Example) Recently at a teacher conference in Casper, I passed by a bowl of Reese's cups one, two, three times. Oh, I needed that cup. Alas, they lay on a demonstrator's table surrounded by free pens (also enticing), pamphlets, and a poster. I couldn't bear taking one without obligating myself to her spiel, so I walked on by. Eric's six pens sticking out from his back pocket, however, prove he's no sissy.

Observation #3: Rabbits are cute, soft, completely un-cuddly, smart alecs.
Example) My bunny supposedly has velvety fur. I wouldn't know, however, unless I killed it and sewed it into mittens. One pat on the head and you'd think he'd just been seen naked the way he bolts away. Then, the tireless taunting. "Ooh, I'm so soft and cute. Watch me bend my ear down. Bet you'd love to feel how soft my shiny fur is. Just a little closer... Jump, oh oops! Were you trying to pet me?"

Observation #4: Anna is cute, soft, completely un-cuddly, and a smart alec.
Example) Hugging students makes me uncomfortable. Teasing students sarcastically makes me too comfortable. Sitting around comfortably makes me soft.

Observation #5: Rabbits are easily entertained.
Example) Rabbit #1 (Bernerd) used to love to sit on the heater when the air came through.

Observation #6: Anna is easily entertained.
Example) I used to stop whatever I was doing to watch Bernerd sit on the heater when the air came through.

Although we rarely touch, rabbits and I share a profound bond.

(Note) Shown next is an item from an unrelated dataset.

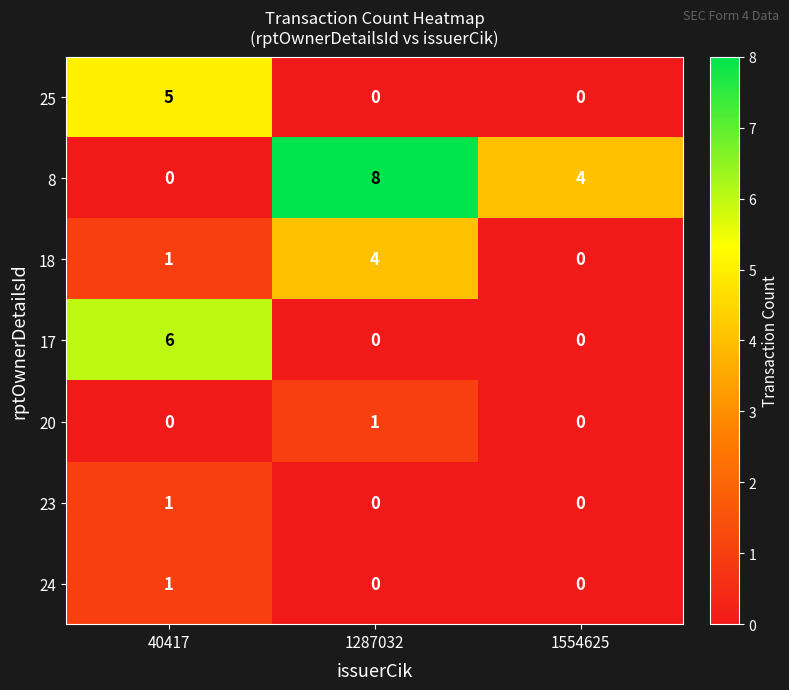

What is the spread (max minus min) of values at 1287032?

8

Wednesday, February 2, 2011

Happy Birthday to Me :)

For my birthday I got a sick husband. Sure, I mean sick in the awesome sense but more so in the literal sense. The poor guy was on the couch much of the day and received zero pity from me (I'm somewhat irrational about birthdays).

Well, our main store here is Pamida. It's like small-town Target but less, well... everything. It's not easy finding gifts there (I had the same selection for Eric's birthday). Eric got me Shoot Out, which, if you remember, is that awesome mini-basketball shooting game. We got it all set up only to realize they hadn't included the basketballs. He also bought me a Brita water filter that fits, "any type of faucet". I guess that only applies to any faucet made after the 1960s because it definitely didn't apply to us. While we had to return half of my birthday presents, it was still fun opening them.

A huge plus was that I got a delicious homemade dinner from Eric and a cake all to myself since cake is not Eric's favorite. I, however, love cake and would attend a stranger's wedding reception to get a slice.

After a few mishaps, I just had to laugh and admire my dear, wonderful husband for all of his care and concern in making me feel loved on my birthday. Especially when he was sick. I sure love him.

Also, to my utter delight, my students and co-workers were surprised that I was "only" 23. Last year I would have killed for an estimate over 16!